He scooped her into his arms and held
her against his heart. “Oh, Aly.” The seconds ticked by, and he
knew he had to tell her everything. She deserved to hear it from
him, not to come to the marina tomorrow and find the
Escape
gone, him gone, with no explanation. He leaned back.
“I—”

Someone banged on the outside of the
hatch.

 

 

Fish paused in the shadows of
Zeke’s Ambition
and watched the barrel-chested stranger
stride down the dock. A duffle bag big enough for a body hiked over
one shoulder. The guy turned at Cal’s boat and walked aboard as
though he’d been there before.

Fish wasn’t Cal’s keeper. He didn’t
know every one of Cal’s acquaintances and business contacts. Fish
shook off the chill that crawled under the collar of his coat. It
wasn’t his job to worry about Cal.

Fish glanced back toward Cal’s boat
one more time. Some habits weren’t breakable. He buried his hands
in his pockets and headed down the dock to grab a Big Gulp from the
7-Eleven. He needed some serious caffeine to get through studying
for the first Spanish exam of the semester. What he really wanted
was to hang with Missy, but since the night of the weed fire, she’d
stonewalled him, but good.

That was going to change.

 

 

Cal stepped back from Aly. “It’s
open,” he called, feeling like he was getting a reprieve from
spilling to Aly.


You!” He stared,
disbelieving, at Vic Franco’s dark eyes as he came through the
companionway.

Van Gogh growled, the fur standing up
along his back.

Aly’s hand latched onto his like a
vise.


I need another trip to
Grand Bahama.”

Cal shook his head. “You’re crazy. No
way. Get off my boat.” He glanced back at Aly.

The color drained from her face as she
stared past him at Vic. Cal spun around.

Vic pointed a sawed-off shotgun at his
chest. “We’re sailing for Grand Bahama whether you like it or
not.”

He stepped between Vic and Aly. “You
don’t need her. Just take me.”


So she can tattle? You’re
both going.”


We need to
refuel.”


You only used the motor
in the Intercoastal.”


What about food and
water?”


We’re going, and we’re
going now. You get us out of the marina, through the Intercoastal,
and into the ocean. I’ll keep an eye on the girl. Do anything
stupid and I’ll shoot.”

Cal picked up Van Gogh. “I’m leaving
the dog. You don’t have to worry about him saying anything.” Cal
climbed up the companionway without waiting for an answer.
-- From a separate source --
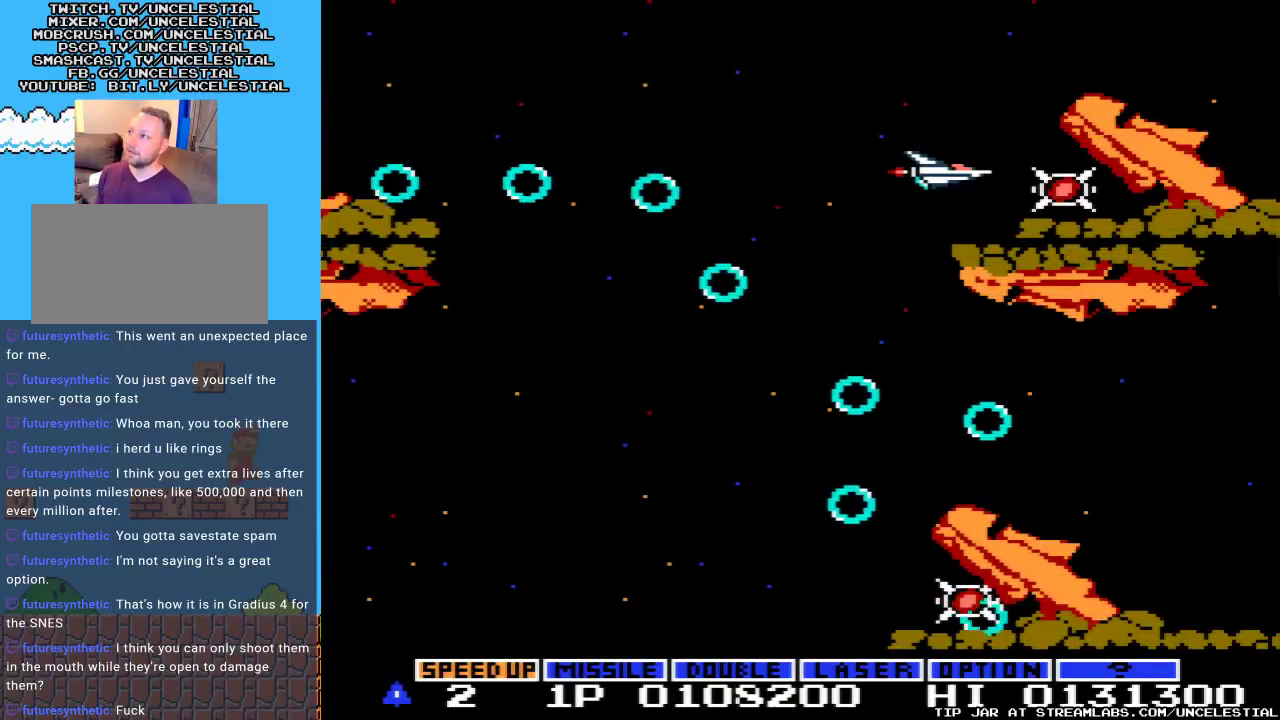
{"buttons": [], "events": [[67, "DPAD_RIGHT", "up"], [200, "DPAD_LEFT", "down"], [400, "DPAD_LEFT", "up"]]}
He held
his breath.


Wait!” Franco’s voice
boomed behind him.

He whipped his gaze back to Franco’s,
afraid he’d make Van Gogh stay on board.


Give me your cell
phone.”

Cal stepped into the cockpit, not
releasing the dog. He dug his phone out of his jeans pocket and
tossed it through the hatch to Franco’s waiting hand.

When the guy reached for Aly’s phone,
Cal set Van Gogh on the gangplank and turned his back to the open
hatch. “Fish,” he commanded the dog.

Van Gogh scrambled across the
gangplank and raced down the dock toward Fish’s boat.
Good
doggy.

 

 

Aly shut her laptop and stowed it.
There’d be no blog post tonight. Her eyes never left the barrel of
Vic’s shotgun. Her chest quivered. Her fingernails dug into her
palms. She had to find a way to talk him out of harming
them.

Vic’s attention strayed to Cal in the
cockpit.

Her mind ricocheted around the
cabin—from the cigarette smell that clung to him, the impossibility
of bolting through the hatch before he could get a shot off, to his
craggy face which made him look menacing. But his dark eyes, though
cool, were more shuttered than ruthless—like businessmen she’d
faced across her desk at the bank.

The guy had so creeped her out on the
first trip, she’d barely looked at him. Now, she studied his
features.

With a Hispanic name, dark skin and
hair, he was likely Cuban, second generation American, probably
Bahamian, since he had no accent and carried Scotiabank
checks.

If she were negotiating a loan, she’d
have a bottom line in mind. Life. She and Cal had to get out of
here alive.

His eyes darted to her and she looked
away. He seemed on edge, not like a guy who terrorized people for
sport. She’d been good at sizing people up. Cal’s was the only loan
that came close to defaulting.

She breathed in a prayer for courage
and cleared her throat. She made eye contact like she’d learned to
do in banking. “Look, Cal just got out of jail for weed possession.
We’re not the kind of people who will turn you in. We’ll get you to
Grand Bahama. You let us go. We’ll keep our mouths
shut.”

His eyes narrowed. “There’s only one
way to make sure you don’t blab to the authorities.”

She felt the blood drain from her
face. “Drop us off on Bimini. Keep the
Escape
. We won’t go
looking for the boat. Our charter business bellied up,
anyway.”

His gaze skimmed down her body. “There
are worse things than dying.”

A chill crawled over her skin that had
nothing to do with temperature. She tasted blood and realized she’d
punctured the inside of her cheek. She swallowed.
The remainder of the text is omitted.